Saturday, March 19, 2005

The bitter-sweet pangs of low budget filmmaking

Ranvir almost dropped out of the film today.

Rahul Bose rejected a special appearance.

We don't have permissions to shoot our climax scene.

And we don't have money.

Oh, but first the good news: I'm right at the beginning of my second attempt at making That Four Letter Word, and it was a great evening's work of shoot at The British Council.

It's nice and colourful and I'm happy. More than satisfied, in fact. I got the shoot started again, after over two years and eight months!

The first day's shoot cost me all of Rs.585 bucks: 450 for buying three tapes, another 50 for thermocol, 65 for juice for my technical crew and another 20 for black tape used to mark the margins of the LCD, so that we know what the frame looks like for cinemascope!

Yes, like I said we still don't have the money to cover even the incidental expenses, so I'm spending out of my pocket. Abbas today asked me what should we do if do not get the money to cover incidental expenses, which could shoot upto 1.5 lakhs!

No sponsor, no producer (well, as good as no producer considering that this is the last thing on his mind right now), nothing, no one! Yet, there's some sort of energy that's keeping us going. We've made half a dozen presentations, trying to incorporate everything from fruit bars to vodka into the script. And honestly, now I'm tired of chasing sponsors or bugging disinterested producers. I just want to make my film.

So I told Abbas: If we don't get anyone to give us money, then we don't owe anything to anyone. We don't need to give a fuck about answering questions from anyone! We own the film. So we create it and we sell it once it's done and make some money! And then, repay every single person who has been instrumental in the making of this film -- the first time as well as the second!

The good thing about low budget filmmaking is that there's not too much to lose here.

The very process of creating something we believe in, gives satisfaction that words can only try to describe. There's a whole lot of feel good, the high of being in an underdog team that almost won the World cup, the spirit and camaraderie of working together to see a common dream come true.
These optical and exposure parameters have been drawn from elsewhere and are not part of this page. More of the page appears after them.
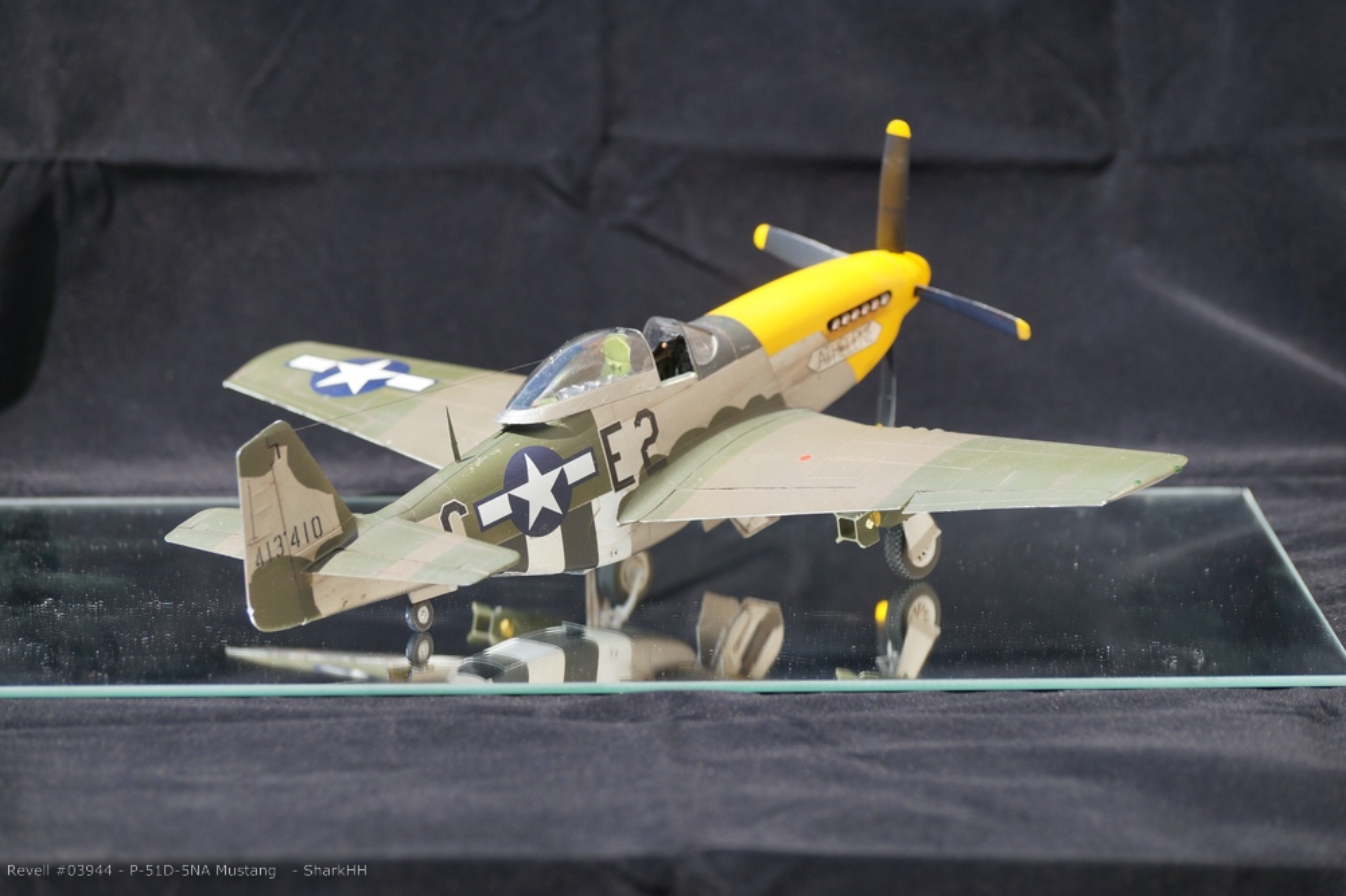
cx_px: 673
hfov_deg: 11.4
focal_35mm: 180
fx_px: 6727
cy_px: 448
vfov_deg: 7.6
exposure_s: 1/250
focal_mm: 120
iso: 100
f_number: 5.6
As obstacles, one after another, show us their ugly face, the more resolved we get to deal with things which we have become too familiar with -- rejections from sponsors, actors we badly want in our film and other production hassles we can write a thesis on. So now there's like the known sense of comfort in dealing with them. Obstacles have become like these unreliable people we know. "Okay, it's him... we know how to deal with him." Let's go on without letting him win over. All right, we don't have this, we don't have that ... but let's make sure that we don't have to say again that we don't have a film!

However much it sounds like a cliche, the show must go on. With or without money. And, nothing ... NOTHING... can stop us now!

If we lose one, the others do it! That's how a team works. And that's how a battle is fought!